記録の中から文字列「Remixes」を含む行をすべて探し、その行を書き写してください。大文字と小文字は区別する。

┄┄┄┄┄┄

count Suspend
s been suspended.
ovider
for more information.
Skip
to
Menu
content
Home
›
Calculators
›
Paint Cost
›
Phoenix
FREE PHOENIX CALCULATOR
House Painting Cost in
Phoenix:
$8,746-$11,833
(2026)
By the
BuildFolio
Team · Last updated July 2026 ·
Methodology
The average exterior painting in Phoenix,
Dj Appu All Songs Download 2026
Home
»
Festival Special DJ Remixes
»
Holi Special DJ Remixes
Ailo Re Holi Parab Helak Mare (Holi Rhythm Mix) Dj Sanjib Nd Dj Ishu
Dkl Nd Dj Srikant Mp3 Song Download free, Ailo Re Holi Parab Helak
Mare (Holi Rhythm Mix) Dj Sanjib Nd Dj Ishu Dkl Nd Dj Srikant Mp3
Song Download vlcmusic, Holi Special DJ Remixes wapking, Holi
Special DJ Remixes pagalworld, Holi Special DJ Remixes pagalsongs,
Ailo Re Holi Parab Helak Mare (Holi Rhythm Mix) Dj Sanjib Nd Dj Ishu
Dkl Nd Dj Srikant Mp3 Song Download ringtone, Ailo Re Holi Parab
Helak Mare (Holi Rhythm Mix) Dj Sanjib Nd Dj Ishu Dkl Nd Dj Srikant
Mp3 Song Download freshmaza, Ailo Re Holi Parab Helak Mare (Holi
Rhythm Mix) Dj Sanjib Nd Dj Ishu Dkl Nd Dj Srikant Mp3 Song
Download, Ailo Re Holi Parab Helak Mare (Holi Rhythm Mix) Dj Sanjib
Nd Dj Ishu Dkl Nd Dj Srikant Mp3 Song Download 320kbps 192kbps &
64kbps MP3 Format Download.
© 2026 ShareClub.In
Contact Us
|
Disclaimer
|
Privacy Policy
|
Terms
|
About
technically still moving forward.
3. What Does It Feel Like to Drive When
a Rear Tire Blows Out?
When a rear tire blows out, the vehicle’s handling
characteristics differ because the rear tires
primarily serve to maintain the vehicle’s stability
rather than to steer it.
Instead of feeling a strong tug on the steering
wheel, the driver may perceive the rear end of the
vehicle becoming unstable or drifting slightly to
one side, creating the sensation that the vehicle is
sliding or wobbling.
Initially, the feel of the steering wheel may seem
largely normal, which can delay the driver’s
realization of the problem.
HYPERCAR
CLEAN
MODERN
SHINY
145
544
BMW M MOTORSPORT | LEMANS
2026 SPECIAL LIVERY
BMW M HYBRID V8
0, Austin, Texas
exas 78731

┄┄┄┄┄┄

回答
Festival Special DJ Remixes
Holi Special DJ Remixes
Song Download vlcmusic, Holi Special DJ Remixes wapking, Holi
Special DJ Remixes pagalworld, Holi Special DJ Remixes pagalsongs,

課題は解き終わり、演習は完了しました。